May 09, 2009 23:16
last night: bar association with patrick, good talk. then headed to cent. park with a few others. later, fugazi video and poetry. i would say it was an overall good night, but i got really drunk.
today: felt pretty sick all day, almost had to go into work feeling hungover, but it didn't happen! slept for a long time at home, then woke up and studied for history. picked up matt and met nicole at barnes and noble. now back at matts, still feeling sick. i almost threw up, that was a close one...
on the other hand i realize what may be my greatest war in life.

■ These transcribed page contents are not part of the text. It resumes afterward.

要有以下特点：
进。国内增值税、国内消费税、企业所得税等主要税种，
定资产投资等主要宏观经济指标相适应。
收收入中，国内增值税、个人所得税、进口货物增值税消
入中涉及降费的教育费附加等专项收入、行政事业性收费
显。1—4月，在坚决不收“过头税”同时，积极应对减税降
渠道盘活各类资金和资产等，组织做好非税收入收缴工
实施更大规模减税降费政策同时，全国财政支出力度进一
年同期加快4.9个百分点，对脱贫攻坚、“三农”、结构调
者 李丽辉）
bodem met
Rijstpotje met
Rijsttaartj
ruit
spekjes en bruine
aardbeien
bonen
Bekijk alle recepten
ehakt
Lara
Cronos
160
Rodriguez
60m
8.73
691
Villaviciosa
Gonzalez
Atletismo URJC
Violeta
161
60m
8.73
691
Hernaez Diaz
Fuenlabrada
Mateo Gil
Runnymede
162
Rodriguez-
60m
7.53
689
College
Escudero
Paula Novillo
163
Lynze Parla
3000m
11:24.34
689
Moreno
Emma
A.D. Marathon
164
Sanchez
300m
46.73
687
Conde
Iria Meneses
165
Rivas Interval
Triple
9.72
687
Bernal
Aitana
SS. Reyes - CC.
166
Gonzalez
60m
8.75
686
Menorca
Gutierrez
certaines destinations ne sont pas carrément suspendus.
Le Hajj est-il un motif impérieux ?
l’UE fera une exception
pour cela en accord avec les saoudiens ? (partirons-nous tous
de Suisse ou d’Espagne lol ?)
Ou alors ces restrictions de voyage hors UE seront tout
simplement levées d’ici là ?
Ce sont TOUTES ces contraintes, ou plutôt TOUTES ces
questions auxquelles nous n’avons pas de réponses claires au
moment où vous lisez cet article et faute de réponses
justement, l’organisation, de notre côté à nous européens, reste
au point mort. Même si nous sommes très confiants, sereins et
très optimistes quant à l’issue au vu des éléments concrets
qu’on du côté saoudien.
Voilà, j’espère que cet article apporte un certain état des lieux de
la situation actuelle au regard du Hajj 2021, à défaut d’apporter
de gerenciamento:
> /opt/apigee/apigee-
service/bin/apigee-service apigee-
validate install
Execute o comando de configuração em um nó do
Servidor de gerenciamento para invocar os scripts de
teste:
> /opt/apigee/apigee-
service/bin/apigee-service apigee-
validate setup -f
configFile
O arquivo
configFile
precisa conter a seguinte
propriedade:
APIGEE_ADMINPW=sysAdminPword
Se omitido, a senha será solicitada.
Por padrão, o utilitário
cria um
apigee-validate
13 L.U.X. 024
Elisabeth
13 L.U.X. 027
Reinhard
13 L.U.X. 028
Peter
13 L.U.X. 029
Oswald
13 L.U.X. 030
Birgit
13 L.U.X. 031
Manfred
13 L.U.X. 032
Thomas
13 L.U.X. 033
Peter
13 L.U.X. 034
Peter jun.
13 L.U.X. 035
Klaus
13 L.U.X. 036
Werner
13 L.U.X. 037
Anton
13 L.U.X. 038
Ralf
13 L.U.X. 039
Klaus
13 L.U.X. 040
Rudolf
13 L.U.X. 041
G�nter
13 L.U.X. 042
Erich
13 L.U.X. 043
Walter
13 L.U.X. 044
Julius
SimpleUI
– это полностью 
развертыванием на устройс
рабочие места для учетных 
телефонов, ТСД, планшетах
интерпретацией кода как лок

dealing with how society has constructed a method to get almost every individual to live a prosaic life. this is what i hate most about the life, and about looking down the road into my future, how i have almost no chance of beating the bounderies that are constructed for me to live in... no. no. no! this is my life, im not falling into this sick blind nation.. the only reason anyone would is because they don't see it, or they were afraid to try and beat it. theres gotta be another way of living, and it has to be okay. i don't want to live a way that is okay because someone else says it is, no one needs to tell me or show me a way of living life where you can make it in the world.. i was born into a world, and didnt sign any papers or agreements in the process, so i should be able to live how i want, when i want, and where i want. FUCK YOUR LIFE AND YOUR WAY OF LIFE. i have just as much right to live the way i see fit as does a group of a million other people see fit for there "group". well i hate your way of living, this is not me... this is not for me, i was born into the wrong fucking world..whens the next train out of here.